Kur’an-ı kerimdeki bilgileri doğru olarak Resûlullah efendimiz “sallallahu
aleyhi ve sellem” açıklamıştır. İmam-ı
Şârânî rahmetullahi aleyh buyuruyor ki:
"Sünnet, yani hadis-i şerifler olmasaydı, namazların kaç rekât
olduğu ve nasıl kılınacağı, zekât nisâbı, orucun, haccın farzları, hukuk
bilgileri gibi birçok mesele bilinemezdi." (Mizan-ül
kübra)
Sevgili Peygamberimiz Muhammed aleyhisselam, bu açıklamaları Eshâbına
(radıyallahü teâlâ aleyhim) bildirdi. Onlar da talebeleri olan tâbiine
bildirdi. Tâbiîn ve tebe-i tabiîn âlimleri de bunları kitaplarına yazdı.
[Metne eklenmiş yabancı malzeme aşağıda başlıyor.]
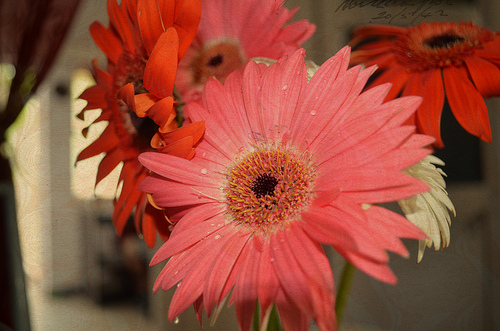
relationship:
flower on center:
[347, 17, 498, 149] [419, 26, 463, 51]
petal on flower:
[420, 66, 443, 145] [390, 27, 491, 127]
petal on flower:
[435, 57, 482, 139] [390, 27, 491, 127]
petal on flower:
[369, 59, 402, 94] [390, 27, 491, 127]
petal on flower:
[200, 222, 245, 309] [156, 66, 428, 320]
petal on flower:
[141, 31, 174, 111] [84, 5, 195, 250]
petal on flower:
[141, 31, 174, 111] [170, 2, 314, 104]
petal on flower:
[367, 63, 406, 103] [109, 50, 469, 327]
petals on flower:
[139, 23, 185, 103] [64, 5, 219, 250]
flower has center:
[135, 61, 429, 328] [227, 144, 309, 224]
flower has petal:
[135, 44, 437, 331] [257, 237, 345, 322]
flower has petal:
[135, 44, 437, 331] [410, 179, 453, 249]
Bu kitapları yazan âlimlere Ehl-i sünnet âlimi denir. Bu âlimler, din
bilgilerini Peygamber Efendimizden nasıl gelmiş ise aynen naklettiler ve
zamanlarındaki Müslümanların anlayacakları şekilde açıkladılar.
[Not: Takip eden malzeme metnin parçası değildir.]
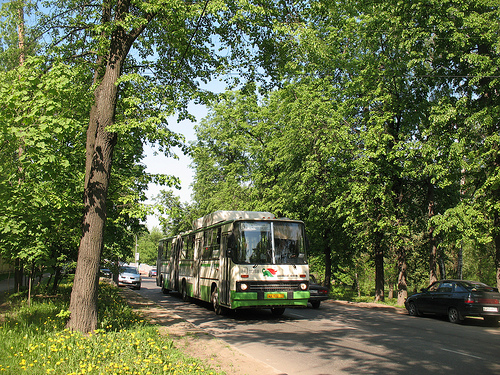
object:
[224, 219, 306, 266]
windshield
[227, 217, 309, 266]
front window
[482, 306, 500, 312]
license plate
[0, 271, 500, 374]
ground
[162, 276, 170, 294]
tire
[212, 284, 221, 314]
tire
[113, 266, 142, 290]
car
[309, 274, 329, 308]
black car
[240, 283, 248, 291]
headlight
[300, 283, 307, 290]
headlight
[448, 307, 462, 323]
wheel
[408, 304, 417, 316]
wheel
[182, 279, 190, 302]
wheel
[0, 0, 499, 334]
trees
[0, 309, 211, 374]
yellow flowers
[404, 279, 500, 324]
car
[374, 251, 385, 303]
stem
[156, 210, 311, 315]
bus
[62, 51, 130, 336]
trunk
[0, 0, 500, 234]
sky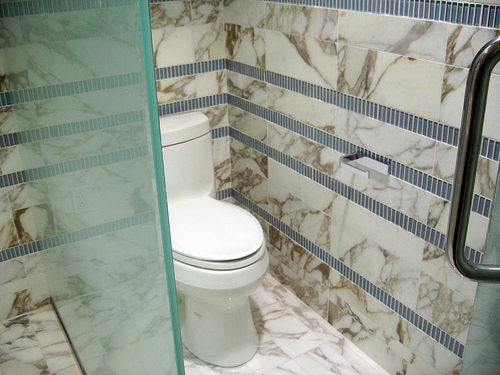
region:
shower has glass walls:
[27, 83, 176, 321]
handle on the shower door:
[460, 40, 498, 325]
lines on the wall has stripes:
[381, 68, 410, 141]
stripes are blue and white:
[358, 88, 412, 125]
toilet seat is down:
[179, 197, 279, 292]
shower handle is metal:
[436, 111, 497, 281]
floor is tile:
[289, 279, 314, 370]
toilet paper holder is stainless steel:
[326, 151, 378, 200]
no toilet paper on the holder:
[339, 138, 405, 200]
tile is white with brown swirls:
[362, 25, 462, 112]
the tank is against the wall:
[146, 111, 218, 202]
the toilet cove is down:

Allahü teâlâ, âlimlere uymayı emrediyor, mealen (Bilmiyorsanız,
âlimlere sorun!) (Nahl, 43) Onun için âlimlere uymamız gerekir.
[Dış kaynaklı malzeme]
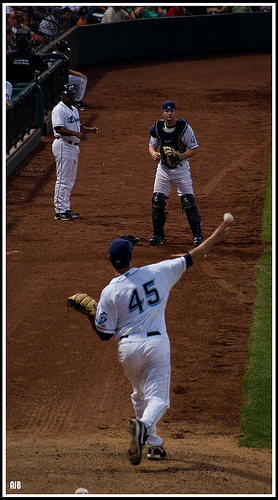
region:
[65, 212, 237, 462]
baseball player warming up before the game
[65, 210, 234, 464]
baseball player throwing the ball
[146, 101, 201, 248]
catcher about to catch the ball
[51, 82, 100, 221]
coach watching the baseball players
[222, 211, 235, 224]
baseball about to be thrown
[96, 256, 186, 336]
white shirt with the number 45 on it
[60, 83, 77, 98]
black helmet on the coach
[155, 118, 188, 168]
protective gear on the catcher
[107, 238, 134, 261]
blue baseball hat on the pitcher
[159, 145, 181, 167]
tan glove on the catcher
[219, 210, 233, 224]
Base ball in mid-air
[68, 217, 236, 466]
baseball player throwing base ball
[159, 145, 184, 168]
Baseball mitts on the right hand of the baseball player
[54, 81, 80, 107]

Âlimlere uymak, dört mezhepten birine uymak ve o mezhebe ait güvenilir bir
ilmihal kitabına göre hareket etmek demektir. Asırlardan beri bütün İslam
âlimleri, dört mezhepten birine uymuşlar ve Müslümanların da uymaları
gerektiğini bildirmişlerdir.
O hâlde, Kur’ân-ı kerim meallerinden, hadis-i şerif tercümelerinden din
öğrenilmez. Kur’ân-ı kerim meallerinden ve hadis-i şerif tercümelerinden kendi
anladığına göre konuşan kimselerden de din öğrenilmez. Her Müslüman, dinini,
Ehl-i sünnet âlimlerinden yahut onların hazırladığı ilmihal kitaplarından
öğrenmelidir.
Bir kimse, âlim olduğunu söyleyen birisine gelerek, dinî bir sual sorar.
Fetvayı verecek olan şahıs;
“Senin fetvanı [sualinin cevabını] Kur’ân ve sünnete göre mi vereyim yoksa
Hanefi mezhebine göre mi vereyim?” der. Soran kişi de;
“Hanefi mezhebine göre ver” der. Bu defa hoca;
“Hayret! İmam-ı a’zam Ebu Hanife’nin fetvasını, Kur’ân ve sünnetten üstün
mü tutuyorsun!” diye çıkışır. Soran kişi ise şu muhteşem cevabı verir:
“Hayır, üstün tutmuyorum! Lakin Kur’ân ve sünneti, İmam-ı a’zam’ın (rahmetullahi aleyh) senden çok daha iyi ve doğru anladığını biliyor ve inanıyorum. Onun için İmamı a’zam’a göre cevap ver, diyorum!"